The oh crap handle was cutting grooves into my palm by the time we leveled off, high above the trees.
Four identical black SUVs crowded a patch of raw earth exposed from a clearcutting in progress.
“We’ve got company.” Clay whistled from the back. “Four teams.” He leaned forward. “Plus us.”
That was excessive, even by Black Hat standards. Yet it sent relief cascading through me. The director was in a bind if he was allocating these types of resources to a single case. That made my reclassification less a personal matter and more a professional decision. That I could handle better than the alternative.
“Marty’s been lead on this, but that changes now that you’re here.” Clay clasped my shoulder. “We’re about to relieve him of his command.” He squeezed. “Just like old times.”
Not half as excited as him to butt heads with former coworkers, I cringed from his enthusiasm. “He’s going to love that.”
Marty Talbot hated me. He used to call me the director’s pet. I had been more like a caged animal.
He probably threw an office party the day I vanished and invited all his favorite haters to attend.
Asa wedged the SUV in the only open space available, and we piled out into the muck to wade in.
The woods began again less than a dozen yards from our makeshift parking lot, the trees mostly pines. It was beautiful up here, peaceful, and part of me understood why the killer had chosen it as his hunting ground.
That predatory sense was the reason why I was here, just as much as my experience with the Silver Stag.
Four or five agents had gathered around a small stream. The rest stood as far away as they could get.
“Clay.” One of the queasier agents, a warg from the looks of him, had spotted a lifeline. “Good to see you, man.”
“Hey, Billy.” He shook hands with him. “How’d you end up here?”
“I go where I’m told.” He jerked his chin toward a man standing near the water. “You know how it is.”
“I do.” He waved to one of what must be the senior agents. “We better get in there.”
While I had been kept isolated from other agents, for the most part, Clay had been a Black Hat forever. He knew everyone, and everyone knew him. He was a walking Bureau roster, which came in handy.
“Sure thing.” He leaned around Clay to better see me. “I’m Billy Kidd, by the way.”
“Rue Hollis.” I declined the hand he offered me. “The bodies are over there?”
“Yeah.” To save face, he raked that same hand through his hair. “It’s brutal.”
“I can handle it.”
Eager as a puppy to please, he kept chatting. “What do you think they’ll call this guy?”
“Copycat.” I watched his face fall. “He doesn’t deserve more recognition than that.”
No serial killers deserved glorified monikers that praised and popularized their depravity.
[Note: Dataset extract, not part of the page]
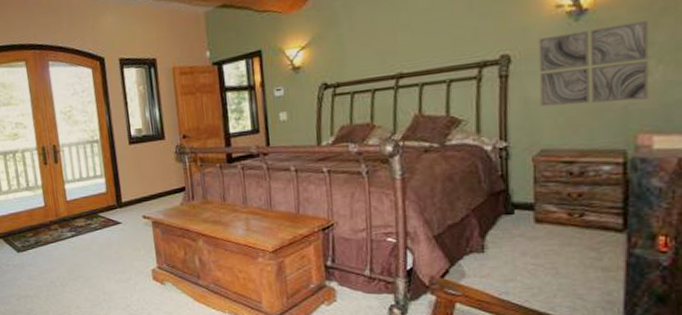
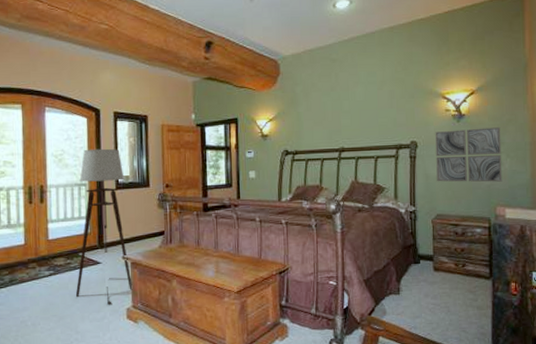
floor lamp: none [90,100,156,266] -> present [75,148,133,305]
Clay hung back to check on the other guys, who were all green around the gills, but Asa followed me.
“You two didn’t exchange pleasantries.” I cut him a look. “You’re not a team player?”
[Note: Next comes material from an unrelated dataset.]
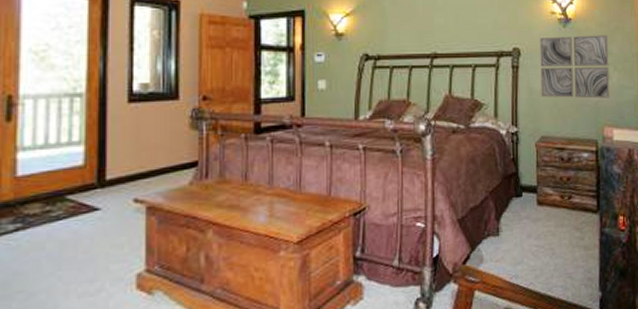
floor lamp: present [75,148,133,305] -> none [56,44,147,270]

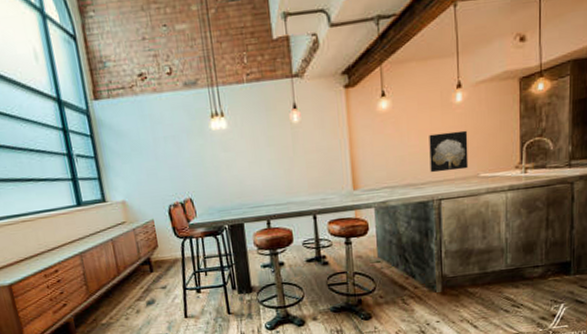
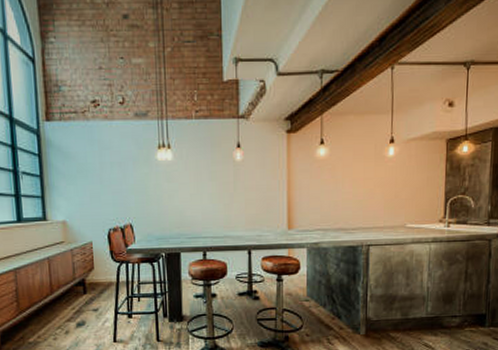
wall art: present [429,130,469,173] -> none [361,182,398,220]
“The others are afraid of me,” he said matter-of-factly. “It’s easier if they pretend they can’t see me.”
“Those sweet, sweet children,” I crooned in my best wicked witch voice. “Raised to believe if they ignore the monster under their bed, it won’t get them.” I smiled at him. “I don’t care if their eyes are shut when I grab their ankles, do you?”
Lumping us together smoothed a subtle tension from his shoulders I hadn’t noticed he carried until now.
“I thought you were dead.” My old nemesis swept his gaze over me. “What are you doing here?”